**Description of the task**
Exact reproduction required: the lines below from the line with "129 Rational Equations" to the line with "137 Graphs of", both ends included, and no others.

**Extracted records**
══════════

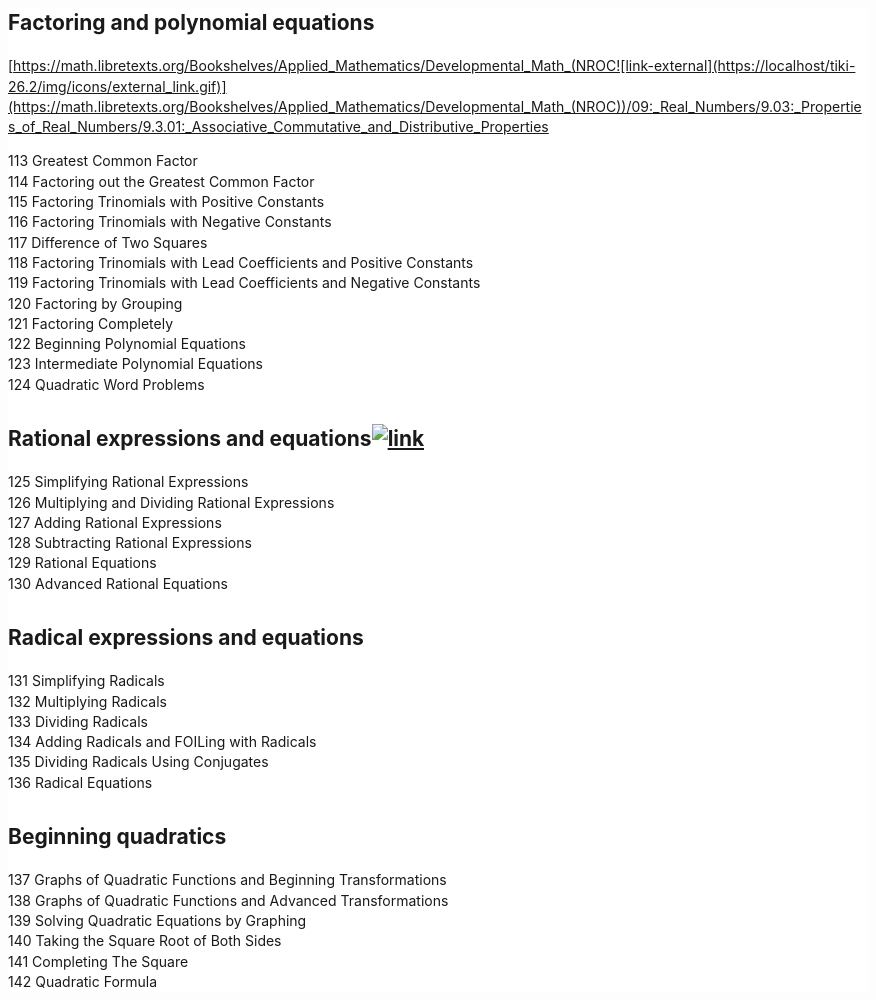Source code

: ## Factoring and polynomial equations

[https://math.libretexts.org/Bookshelves/Applied_Mathematics/Developmental_Math_(NROC![link-external](https://localhost/tiki-26.2/img/icons/external_link.gif)](https://math.libretexts.org/Bookshelves/Applied_Mathematics/Developmental_Math_(NROC))/09:_Real_Numbers/9.03:_Properties_of_Real_Numbers/9.3.01:_Associative_Commutative_and_Distributive_Properties

113 Greatest Common Factor  
114 Factoring out the Greatest Common Factor  
115 Factoring Trinomials with Positive Constants  
116 Factoring Trinomials with Negative Constants  
117 Difference of Two Squares  
118 Factoring Trinomials with Lead Coefficients and Positive Constants  
119 Factoring Trinomials with Lead Coefficients and Negative Constants  
120 Factoring by Grouping  
121 Factoring Completely  
122 Beginning Polynomial Equations  
123 Intermediate Polynomial Equations  
124 Quadratic Word Problems

## Rational expressions and equations[![link](https://localhost/tiki-26.2/img/icons/link.png)](https://localhost/tiki-26.2/tiki-index.php?page=Aleks#Rational_expressions_and_equations)

  
125 Simplifying Rational Expressions  
126 Multiplying and Dividing Rational Expressions  
127 Adding Rational Expressions  
128 Subtracting Rational Expressions  
129 Rational Equations  
130 Advanced Rational Equations

## Radical expressions and equations

  
131 Simplifying Radicals  
132 Multiplying Radicals  
133 Dividing Radicals  
134 Adding Radicals and FOILing with Radicals  
135 Dividing Radicals Using Conjugates  
136 Radical Equations

## Beginning quadratics

  
137 Graphs of Quadratic Functions and Beginning Transformations  
138 Graphs of Quadratic Functions and Advanced Transformations  
139 Solving Quadratic Equations by Graphing  
140 Taking the Square Root of Both Sides  
141 Completing The Square  
142 Quadratic Formula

══════════

**Response**
129 Rational Equations  
130 Advanced Rational Equations

## Radical expressions and equations

  
131 Simplifying Radicals  
132 Multiplying Radicals  
133 Dividing Radicals  
134 Adding Radicals and FOILing with Radicals  
135 Dividing Radicals Using Conjugates  
136 Radical Equations

## Beginning quadratics

  
137 Graphs of Quadratic Functions and Beginning Transformations  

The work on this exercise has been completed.